In a video message played during a welcoming reception for presidents and prime ministers, she hoped the summit’s legacy would be that they recognised “the time for words has now moved to the time for action”.
In a rare public expression of emotion, the monarch said it was a “source of great pride” the important role he played in encouraging people to look after the natural world, and she “could not be more proud” of the Prince of Wales and Duke of Cambridge who have continued his work.
Acknowledging her own mortality, the Queen, whose health has caused concern after she decided not to attend the Glasgow conference when advised by doctors to rest, said not all would benefit from the leaders’ actions as “none of us will live forever”.
But any determination to confront the planet’s environmental problems would benefit “our children‘s children”.
Charles and the Duchess of Cornwall and the Duke and Duchess of Cambridge listened to her message which was recorded on Friday at Windsor Castle.
The Queen said: “In the coming days, the world has the chance to join in the shared objective of creating a safer, stabler future for our people and for the planet on which we depend.
“None of us underestimates the challenges ahead: but history has shown that when nations come together in common cause, there is always room for hope. Working side by side, we have the ability to solve the most insurmountable problems and to triumph over the greatest of adversities.”
The head of state added: “I, for one, hope that this conference will be one of those rare occasions where everyone will have the chance to rise above the politics of the moment, and achieve true statesmanship.
“It is the hope of many that the legacy of this summit – written in history books yet to be printed – will describe you as the leaders who did not pass up the opportunity; and that you answered the call of those future generations.
“That you left this conference as a community of nations with a determination, a desire, and a plan, to address the impact of climate change; and to recognise that the time for words has now moved to the time for action.”
Philip was an environmentalist before the word came into common use and he championed the natural world long before it was fashionable.
He was president of the WWF – World Wildlife Fund – from 1981 to 1996 and famously drove an eco-friendly taxi around the streets of London decades before green vehicles were more widely used.
In her message the Queen said she was happy to welcome the delegates as the “impact of the environment on human progress” was a subject close to Philip’s heart.
She added: “I remember well that in 1969, he told an academic gathering: ‘If the world pollution situation is not critical at the moment, it is as certain as anything can be, that the situation will become increasingly intolerable within a very short time… If we fail to cope with this challenge, all the other problems will pale into insignificance.’
“It is a source of great pride to me that the leading role my husband played in encouraging people to protect our fragile planet, lives on through the work of our eldest son Charles and his eldest son William.
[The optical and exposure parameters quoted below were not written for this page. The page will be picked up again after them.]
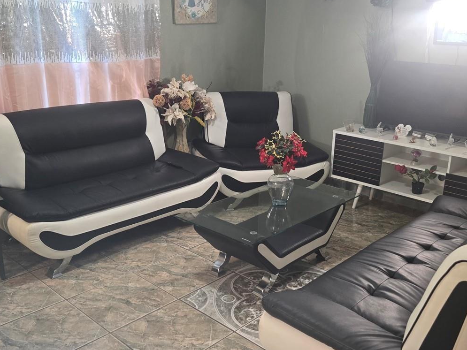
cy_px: 177
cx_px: 250
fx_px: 499
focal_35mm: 37
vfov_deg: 38.7
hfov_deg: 50.1
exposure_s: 1/15
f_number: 1.8
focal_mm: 5.4
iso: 125
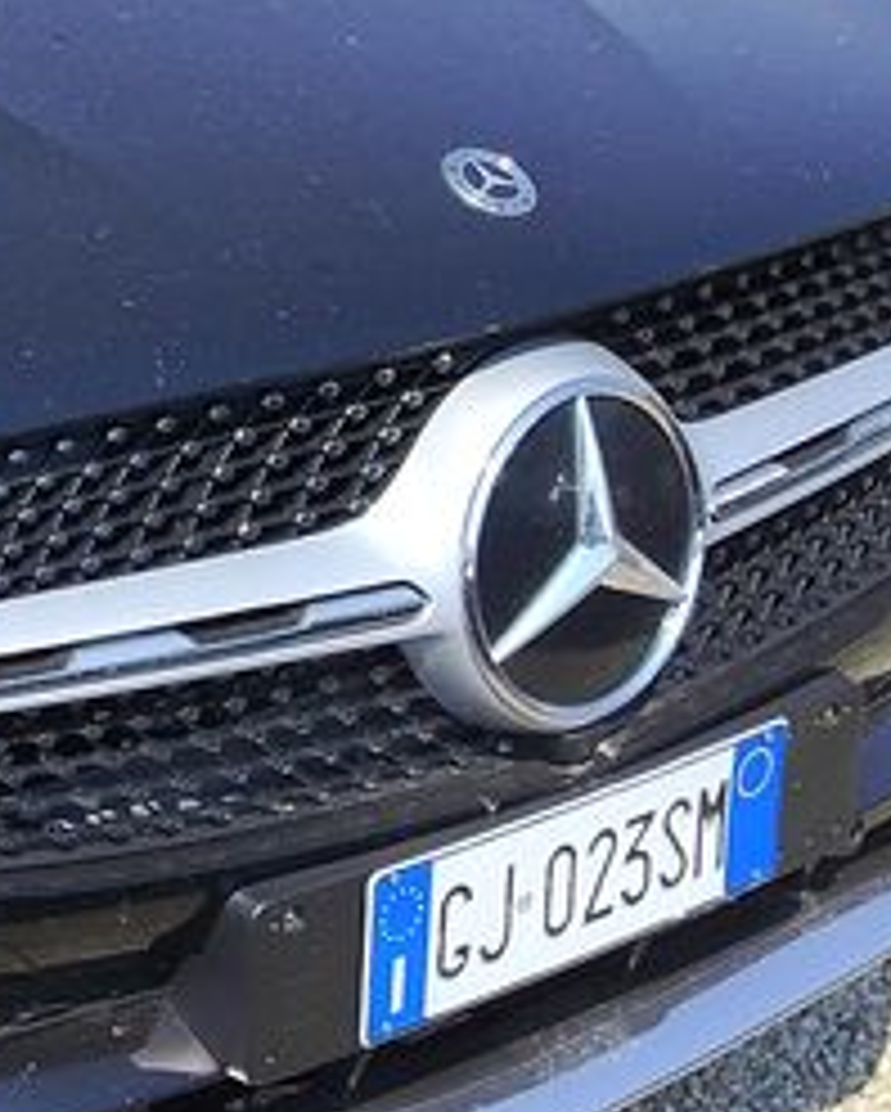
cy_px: 162
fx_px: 3193
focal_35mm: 97
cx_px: -423
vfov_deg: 19.5
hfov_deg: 14.8
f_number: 1.75
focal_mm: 5.25
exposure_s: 1/885
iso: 100
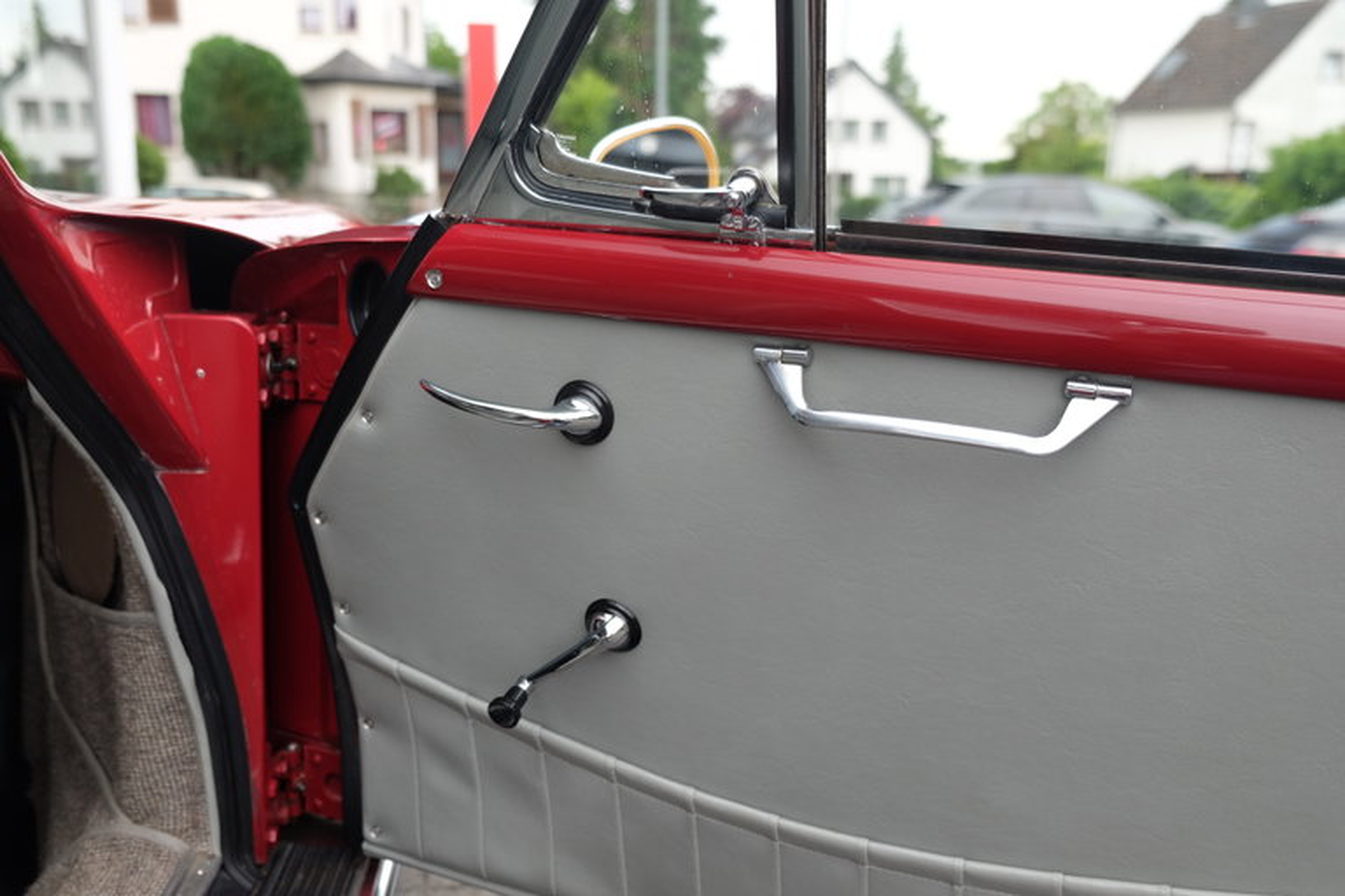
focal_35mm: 32
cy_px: 448
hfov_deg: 58.7
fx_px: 1195
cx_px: 672
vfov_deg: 41.1
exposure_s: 1/100
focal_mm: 21.4
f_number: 3.2
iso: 200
I could not be more proud of them.”
William recently held the inaugural prize-giving ceremony for his environmental Earthshot Prize which aims to find solutions to the world’s problems like providing clean air or clearing plastics from the sea.
While Charles has spent much of his adult life highlighting the threat posed to the environment by human activity and trying to mitigate it.
Teenage activist Greta Thunberg who galvanised a generation of young people across the globe with her climate change strikes joined youth climate protests outside the “blue zone” where the leaders were meeting.
The Queen added: “…I have drawn great comfort and inspiration from the relentless enthusiasm of people of all ages – especially the young – in calling for everyone to play their part.”